Spain, with its extensive cultivation and mechanization has enabled it to become the world’s biggest producer and exporter of olive oil. However, intensive cultivation is preferred in Greece and according to Antoniadis, a Greek farmer may need more time to produce their oil but in the end, he produces olive oils of better quality.
As a result of the way olive oil is typically produced and marketed, the presence of Greek brand-name olive oil on the international market had been minimal for many years. For the average consumer, branded Greek olive oil wasn’t as simple to find as Italian and Spanish olive oils.
“We have always been the advocates of market growth. The major challenge for Greece is to expand the markets externally and internally,” explains Antoniadis. “What we are undergoing is a crash course of understanding things in an abrupt way, especially in this crisis. We analyzed the past and know what needs to be done for the future. There is no room for more debate.”
As a result, Antoniadis says a major achievement for SEVITEL, was the growth of Greek olive oil exports by 40 to 45 percent over the past four years.
“Knowing that we started from a low base, we are being realistic about our expectations but growth is important and we are on the right track. We still must step up our marketing since few products are out there like olive oil, which has great potential for quick growth.”
He says a factor to that growth is the rising popularity of the health benefits associated with the Mediterranean diet, of which olive oil is a key ingredient. He says once the public is more aware of the special nature and variety of Greek olive oil, more consumers seeking value will make the choice towards Greek brands.

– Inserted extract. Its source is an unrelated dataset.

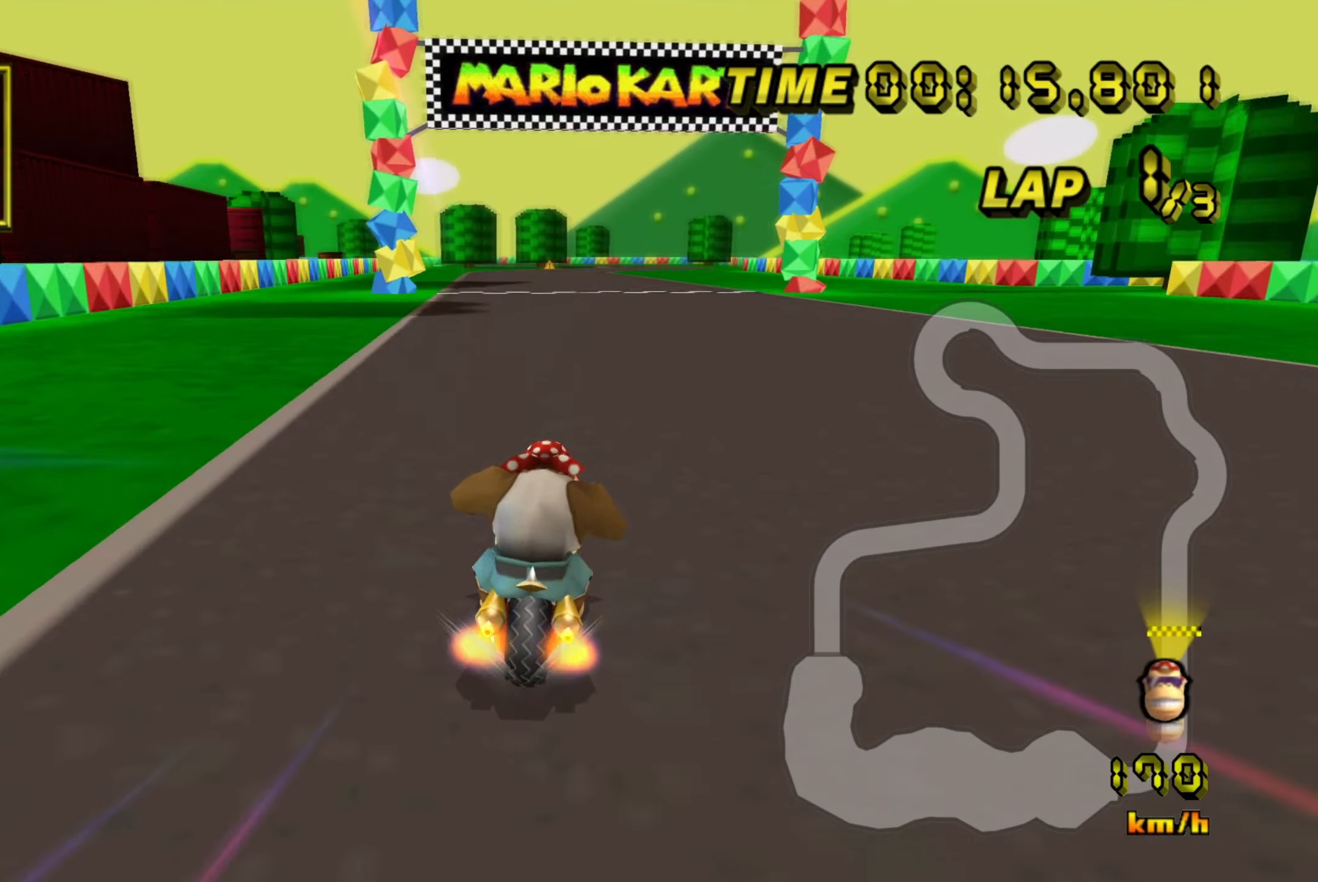
{"buttons": ["A"], "left_stick": "center", "events": []}
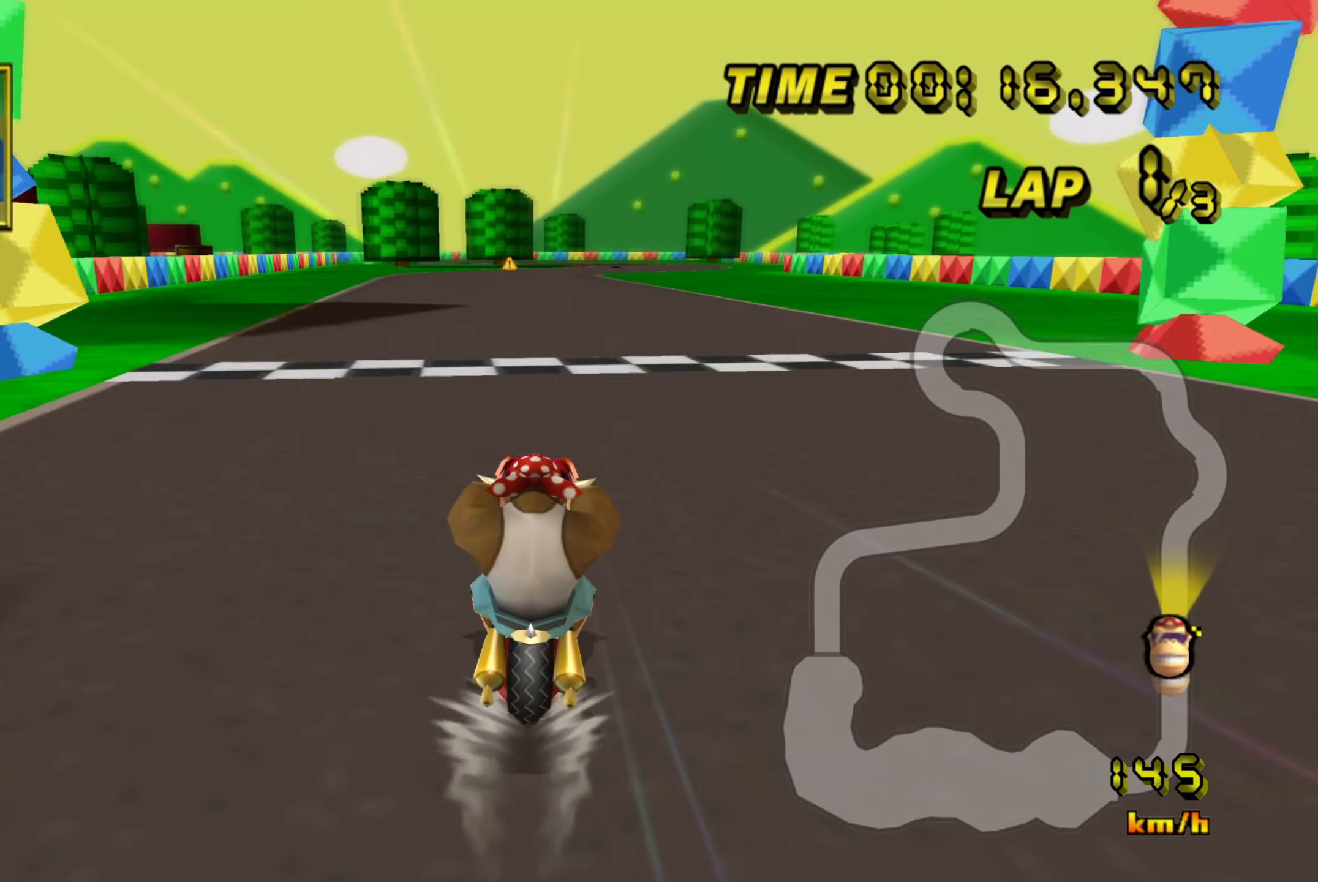
{"buttons": ["A"], "left_stick": "center", "events": [[200, "A", "up"], [267, "A", "down"]]}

Antoniadis say the future of Greek olive oil is also in the taste. “It’s not just about convincing people that it’s healthy but that it is also tasty.”
“We need to capitalize on the quality of Greek olive oil. We are exporting half of our production abroad in bulk of course, not branded, and it’s been used by others which is understandable since this is how international globalization works.”
Ninety percent of Greek olive oil is exported to the European Union, 80 percent in bulk plus 10 percent as Greek brand name olive oil. Exports are increasing to other countries as well, such as Canada, Australia, Japan, China, India and the US. “We are by far small exporters but there is opportunity for us to grow,” says Antoniadis. “Now, it’s a matter of tapping that opportunity.”